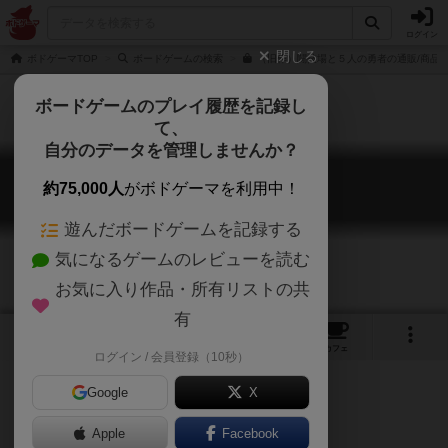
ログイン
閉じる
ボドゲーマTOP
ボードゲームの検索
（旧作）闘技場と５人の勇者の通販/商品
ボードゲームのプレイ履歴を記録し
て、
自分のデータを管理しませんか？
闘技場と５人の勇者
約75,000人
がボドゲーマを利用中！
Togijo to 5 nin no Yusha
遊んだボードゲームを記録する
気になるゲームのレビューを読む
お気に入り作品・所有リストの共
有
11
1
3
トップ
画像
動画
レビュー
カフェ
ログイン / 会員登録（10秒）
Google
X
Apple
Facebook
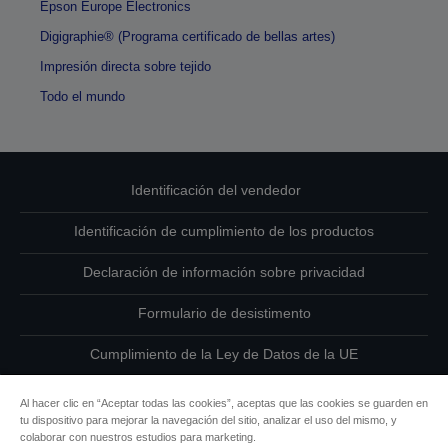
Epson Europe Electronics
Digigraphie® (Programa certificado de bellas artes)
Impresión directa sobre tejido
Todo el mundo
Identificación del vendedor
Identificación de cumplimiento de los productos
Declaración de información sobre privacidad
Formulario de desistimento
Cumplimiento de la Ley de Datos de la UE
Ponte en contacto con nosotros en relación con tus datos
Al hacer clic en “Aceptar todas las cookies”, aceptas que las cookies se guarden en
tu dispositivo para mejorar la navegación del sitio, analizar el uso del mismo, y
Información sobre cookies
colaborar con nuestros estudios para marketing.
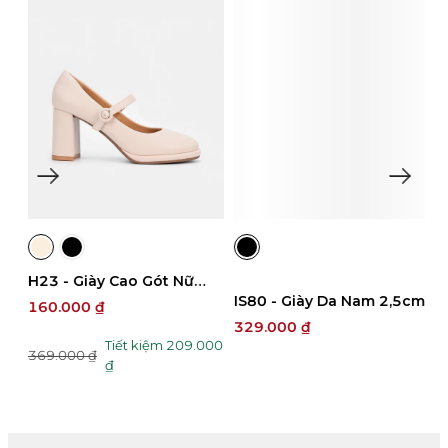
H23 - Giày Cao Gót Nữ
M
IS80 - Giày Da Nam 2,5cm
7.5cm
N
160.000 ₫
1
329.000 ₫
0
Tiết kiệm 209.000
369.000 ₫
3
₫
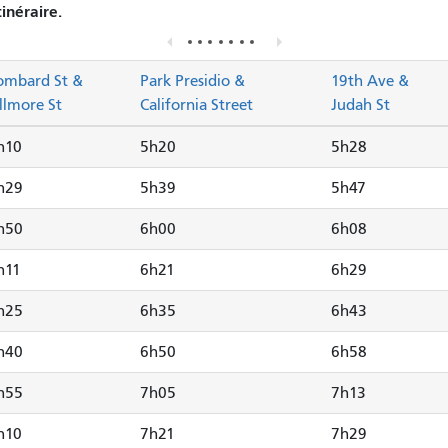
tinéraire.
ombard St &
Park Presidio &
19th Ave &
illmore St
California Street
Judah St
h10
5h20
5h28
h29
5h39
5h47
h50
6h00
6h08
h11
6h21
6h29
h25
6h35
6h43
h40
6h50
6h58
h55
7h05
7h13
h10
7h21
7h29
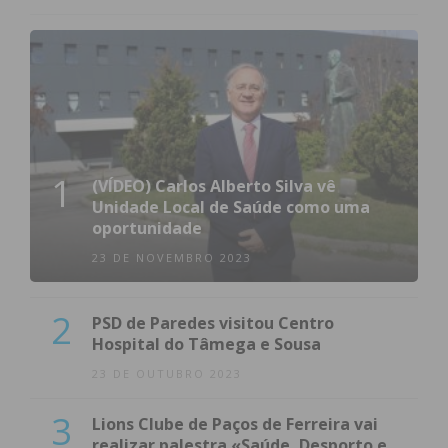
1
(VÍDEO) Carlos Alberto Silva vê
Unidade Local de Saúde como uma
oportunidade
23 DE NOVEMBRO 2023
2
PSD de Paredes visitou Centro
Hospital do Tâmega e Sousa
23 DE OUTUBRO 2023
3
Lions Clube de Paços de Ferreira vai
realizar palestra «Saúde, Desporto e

★ ★ ★ ★ ★ ★ ★

* [PROBLEM] Print, from the entries above, the line with "Identificación de cumplimiento", the line with "Información sobre cookies" and all lines between them, exactly and with nothing else.

* [FINISHED EXERCISE]
Identificación de cumplimiento de los productos
Declaración de información sobre privacidad
Formulario de desistimento
Cumplimiento de la Ley de Datos de la UE
Ponte en contacto con nosotros en relación con tus datos
Al hacer clic en “Aceptar todas las cookies”, aceptas que las cookies se guarden en
tu dispositivo para mejorar la navegación del sitio, analizar el uso del mismo, y
Información sobre cookies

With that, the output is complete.